Limitations and Future Directions
CharGen's reliance on independently trained Concept Sliders can lead to attribute interference (e.g., age and lip size), especially for correlated anatomical features. The system is less effective for extreme transformations (e.g., dramatic aging) due to the limited range of training pairs. Additionally, the approach may inherit demographic biases from the underlying datasets, and its capabilities raise ethical concerns regarding potential misuse for deepfakes or deceptive content.

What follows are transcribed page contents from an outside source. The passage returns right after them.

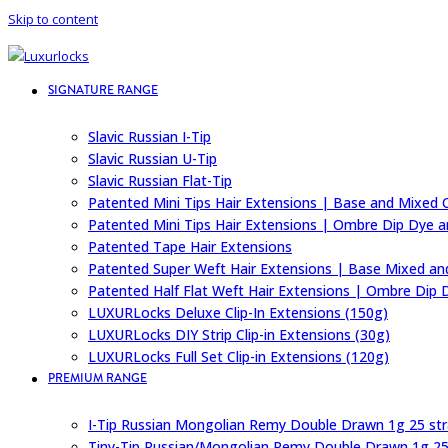
Skip to content
SIGNATURE RANGE
Slavic Russian I-Tip
Slavic Russian U-Tip
Slavic Russian Flat-Tip
Patented Mini Tips Hair Extensions | Base and Mixed 
Patented Mini Tips Hair Extensions | Ombre Dip Dye a
Patented Tape Hair Extensions
Patented Super Weft Hair Extensions | Base Mixed an
Patented Half Flat Weft Hair Extensions | Ombre Dip 
LUXURLocks Deluxe Clip-In Extensions (150g)
LUXURLocks DIY Strip Clip-in Extensions (30g)
LUXURLocks Full Set Clip-in Extensions (120g)
PREMIUM RANGE
I-Tip Russian Mongolian Remy Double Drawn 1g 25 st
Tiny-Tip Russian/Mongolian Remy Double Drawn 1g 25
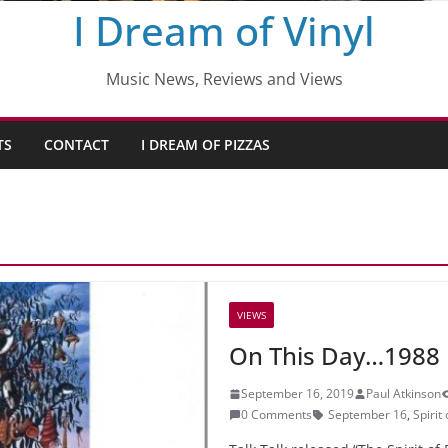
I Dream of Vinyl
Music News, Reviews and Views
TS
CONTACT
I DREAM OF PIZZAS
VIEWS
On This Day…1988
September 16, 2019
Paul Atkinson
0 Comments
September 16
,
Spirit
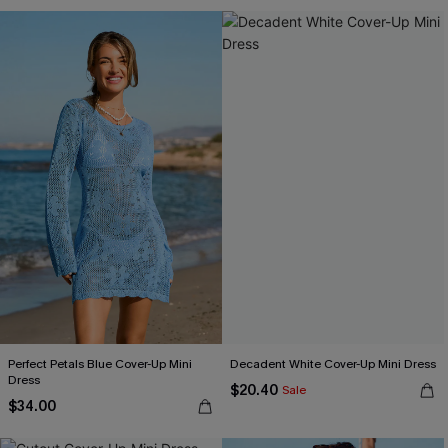
Perfect Petals Blue Cover-Up Mini
Decadent White Cover-Up Mini Dress
Dress
$20.40
Sale
$34.00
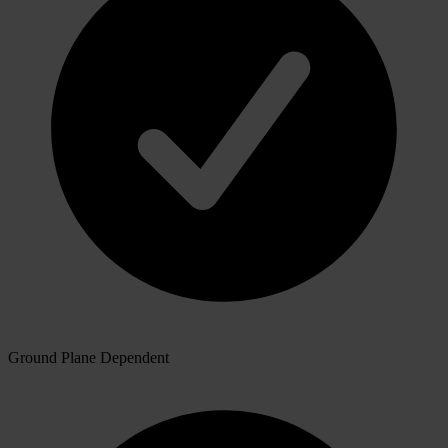
Ground Plane Dependent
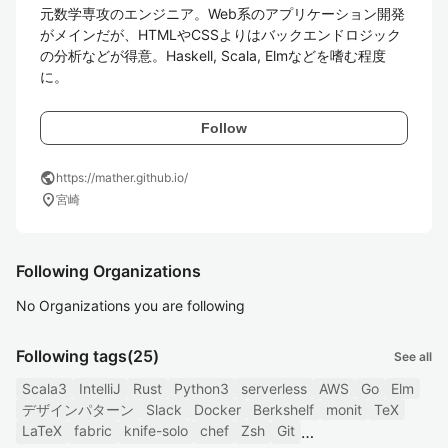
元数学専攻のエンジニア。Web系のアプリケーション開発
がメインだが、HTMLやCSSよりはバックエンドロジック
の分析などが得意。Haskell, Scala, Elmなどを嗜む程度
に。
Follow
public
https://mather.github.io/
location_on
宮崎
Following Organizations
No Organizations you are following
Following tags
(25)
See all
Scala3
IntelliJ
Rust
Python3
serverless
AWS
Go
Elm
デザインパターン
Slack
Docker
Berkshelf
monit
TeX
LaTeX
fabric
knife-solo
chef
Zsh
Git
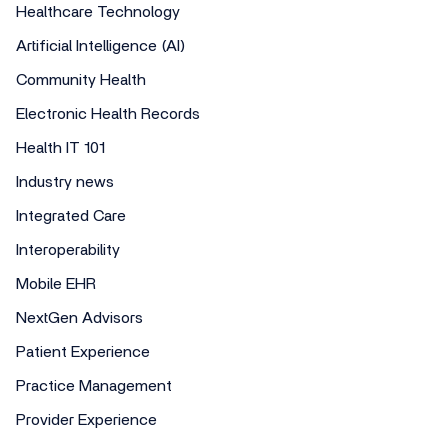
Healthcare Technology
Artificial Intelligence (AI)
Community Health
Electronic Health Records
Health IT 101
Industry news
Integrated Care
Interoperability
Mobile EHR
NextGen Advisors
Patient Experience
Practice Management
Provider Experience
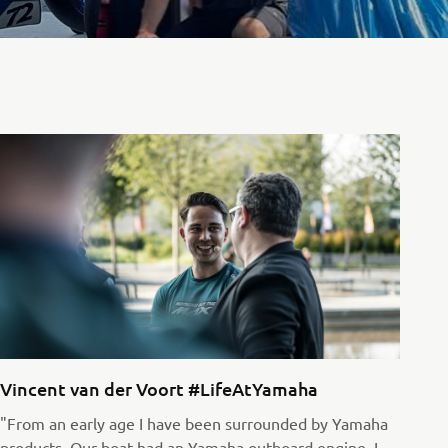
Vincent van der Voort #LifeAtYamaha
"From an early age I have been surrounded by Yamaha
products. Our boat had an Yamaha outboard engine, I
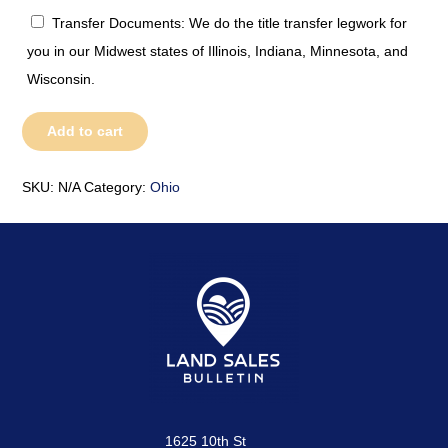
Transfer Documents: We do the title transfer legwork for
you in our Midwest states of Illinois, Indiana, Minnesota, and
Wisconsin.
Ohio
Add to cart
quantity
SKU:
N/A
Category:
Ohio
1625 10th St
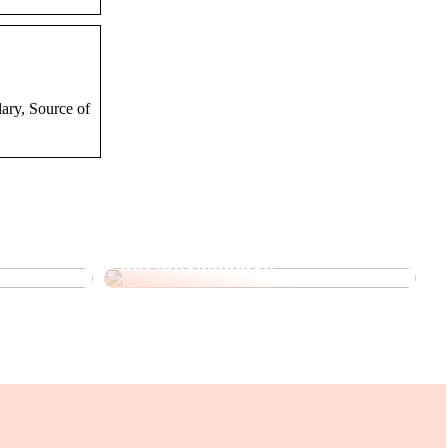
ary, Source of
 Korean
Sådan kan du personliggøre
din smykkegave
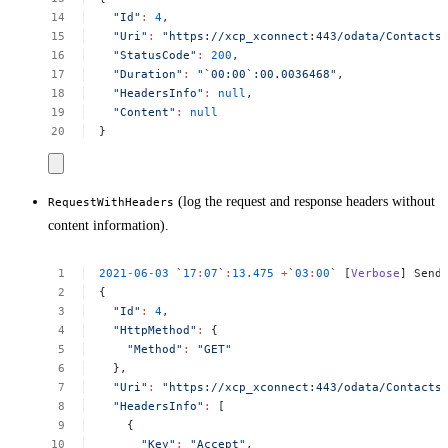
"Id"
:
4
,
"Uri"
:
"https://xcp_xconnect:443/odata/Contacts
"StatusCode"
:
200
,
"Duration"
:
"`00:00`:00.0036468"
,
"HeadersInfo"
:
null
,
"Content"
:
null
}
(log the request and response headers without
RequestWithHeaders
content information).
2021
-
06
-
03
`
17
:
07
`
:
13.475
+
`
03
:
00
`
[
Verbose
]
Send
{
"Id"
:
4
,
"HttpMethod"
:
{
"Method"
:
"GET"
},
"Uri"
:
"https://xcp_xconnect:443/odata/Contacts
"HeadersInfo"
:
[
{
"Key"
:
"Accept"
,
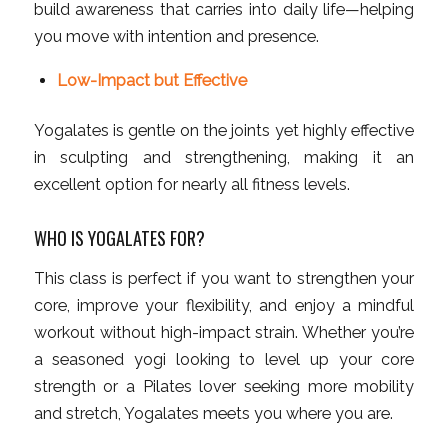
build awareness that carries into daily life—helping
you move with intention and presence.
Low-Impact but Effective
Yogalates is gentle on the joints yet highly effective
in sculpting and strengthening, making it an
excellent option for nearly all fitness levels.
WHO IS YOGALATES FOR?
This class is perfect if you want to strengthen your
core, improve your flexibility, and enjoy a mindful
workout without high-impact strain. Whether you’re
a seasoned yogi looking to level up your core
strength or a Pilates lover seeking more mobility
and stretch, Yogalates meets you where you are.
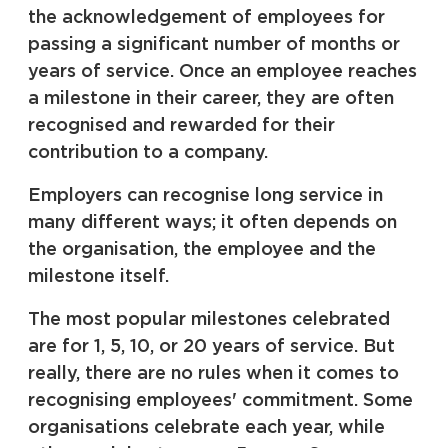
the acknowledgement of employees for
passing a significant number of months or
years of service. Once an employee reaches
a milestone in their career, they are often
recognised and rewarded for their
contribution to a company.
Employers can recognise long service in
many different ways; it often depends on
the organisation, the employee and the
milestone itself.
The most popular milestones celebrated
are for 1, 5, 10, or 20 years of service. But
really, there are no rules when it comes to
recognising employees' commitment. Some
organisations celebrate each year, while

Future research should focus on joint optimization of Concept Sliders to mitigate attribute entanglement, improved training for discrete or rare attributes, and more advanced LoRA integration strategies for enhanced detail synthesis. Extending the methodology to broader image domains and developing bias mitigation techniques are also important directions.
Conclusion
CharGen demonstrates that interactive, fine-grained, and multi-attribute portrait editing is achievable by combining attribute-specific Concept Sliders with an accelerated diffusion pipeline and a dedicated Repair Step. The system delivers significant improvements in edit speed, control, and visual fidelity over existing methods, particularly for iterative and multi-attribute workflows. While limitations remain in handling extreme edits and attribute interactions, CharGen establishes a robust foundation for controllable, high-fidelity generative editing in professional and creative applications. Responsible deployment and further research into bias and misuse mitigation are essential as such systems become more widely adopted.